EXERCISE PROMPT
Return the run of lines below that opens with the line containing "nose: (386, 109)" and closes with the line containing "nose: (311, 140)", keeping each one exact.

....................

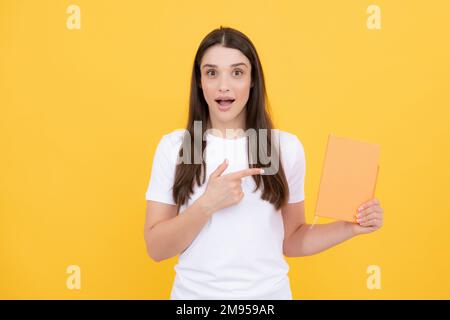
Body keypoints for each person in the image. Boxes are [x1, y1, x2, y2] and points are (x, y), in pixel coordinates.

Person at [144, 26, 384, 299]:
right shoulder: (176, 147)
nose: (224, 85)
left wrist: (351, 227)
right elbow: (156, 249)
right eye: (212, 72)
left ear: (252, 79)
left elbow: (292, 239)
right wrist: (206, 204)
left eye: (237, 72)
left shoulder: (284, 148)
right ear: (199, 81)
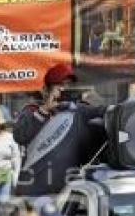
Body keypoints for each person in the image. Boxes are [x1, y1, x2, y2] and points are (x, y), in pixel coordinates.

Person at [13, 63, 106, 198]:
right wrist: (44, 110)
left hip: (66, 192)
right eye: (59, 86)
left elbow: (105, 112)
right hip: (33, 191)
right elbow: (20, 136)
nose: (63, 90)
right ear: (46, 90)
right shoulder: (31, 111)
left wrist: (94, 96)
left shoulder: (78, 111)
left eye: (68, 86)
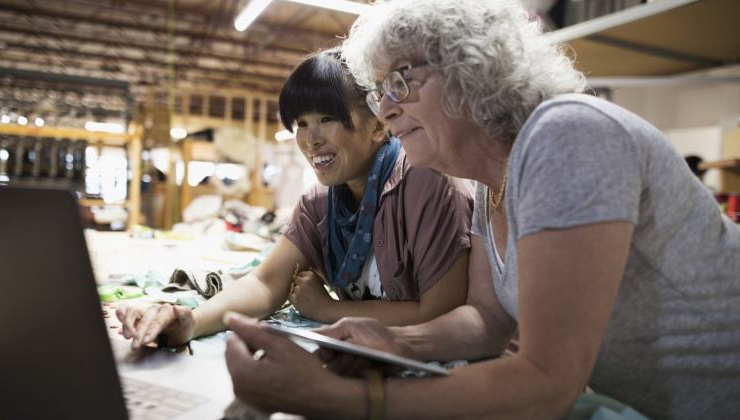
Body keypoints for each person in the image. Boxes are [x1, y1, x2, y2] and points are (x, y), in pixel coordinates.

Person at [223, 1, 740, 420]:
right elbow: (487, 321)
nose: (386, 109)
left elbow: (546, 382)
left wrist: (344, 398)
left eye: (400, 81)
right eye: (380, 90)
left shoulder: (568, 135)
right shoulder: (490, 182)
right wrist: (393, 342)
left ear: (470, 70)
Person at [117, 49, 474, 350]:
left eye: (327, 119)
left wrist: (328, 311)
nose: (311, 140)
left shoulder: (425, 182)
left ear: (379, 125)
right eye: (301, 124)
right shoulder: (321, 201)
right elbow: (265, 283)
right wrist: (191, 322)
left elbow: (440, 312)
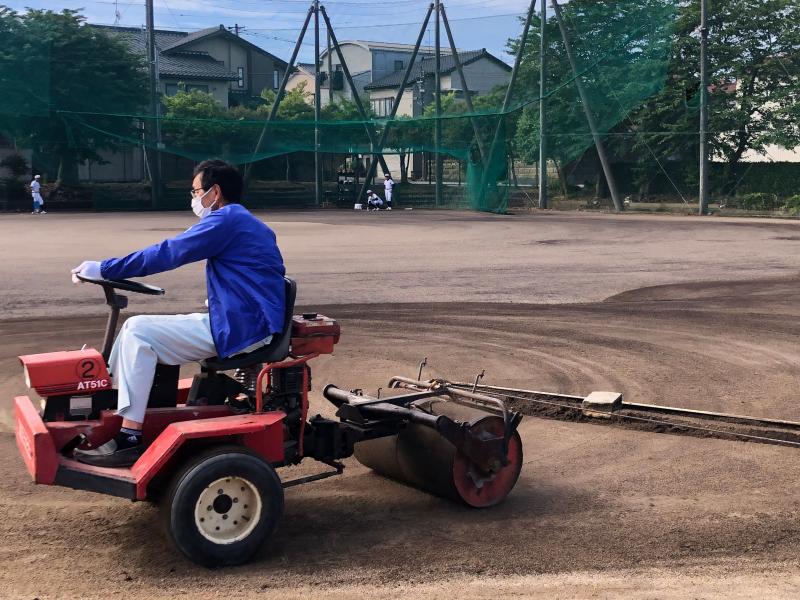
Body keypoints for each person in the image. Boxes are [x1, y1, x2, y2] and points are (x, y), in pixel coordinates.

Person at [70, 159, 286, 467]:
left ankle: (129, 437)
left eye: (196, 191)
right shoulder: (245, 222)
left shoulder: (226, 220)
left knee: (139, 333)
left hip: (243, 326)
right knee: (135, 327)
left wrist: (105, 268)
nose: (194, 198)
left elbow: (169, 252)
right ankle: (117, 401)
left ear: (214, 192)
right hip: (245, 319)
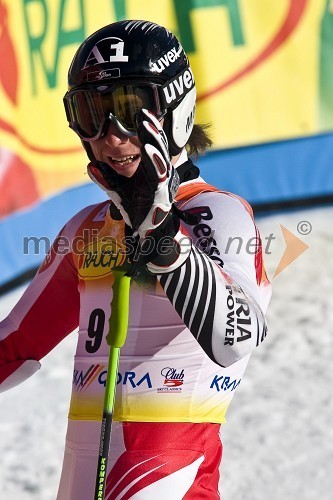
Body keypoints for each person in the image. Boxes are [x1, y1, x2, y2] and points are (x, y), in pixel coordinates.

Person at [0, 20, 271, 499]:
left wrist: (161, 233)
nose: (111, 134)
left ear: (174, 109)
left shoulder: (216, 213)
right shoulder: (88, 228)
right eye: (91, 112)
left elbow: (238, 338)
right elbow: (14, 344)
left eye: (129, 108)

....................

PROBLEM SOLUTION
nose: (386, 109)
left elbow: (546, 382)
left wrist: (344, 398)
left eye: (400, 81)
right eye: (380, 90)
left shoulder: (568, 135)
right shoulder: (490, 182)
right wrist: (393, 342)
left ear: (470, 70)
Person at [117, 49, 474, 350]:
left eye: (327, 119)
left wrist: (328, 311)
nose: (311, 140)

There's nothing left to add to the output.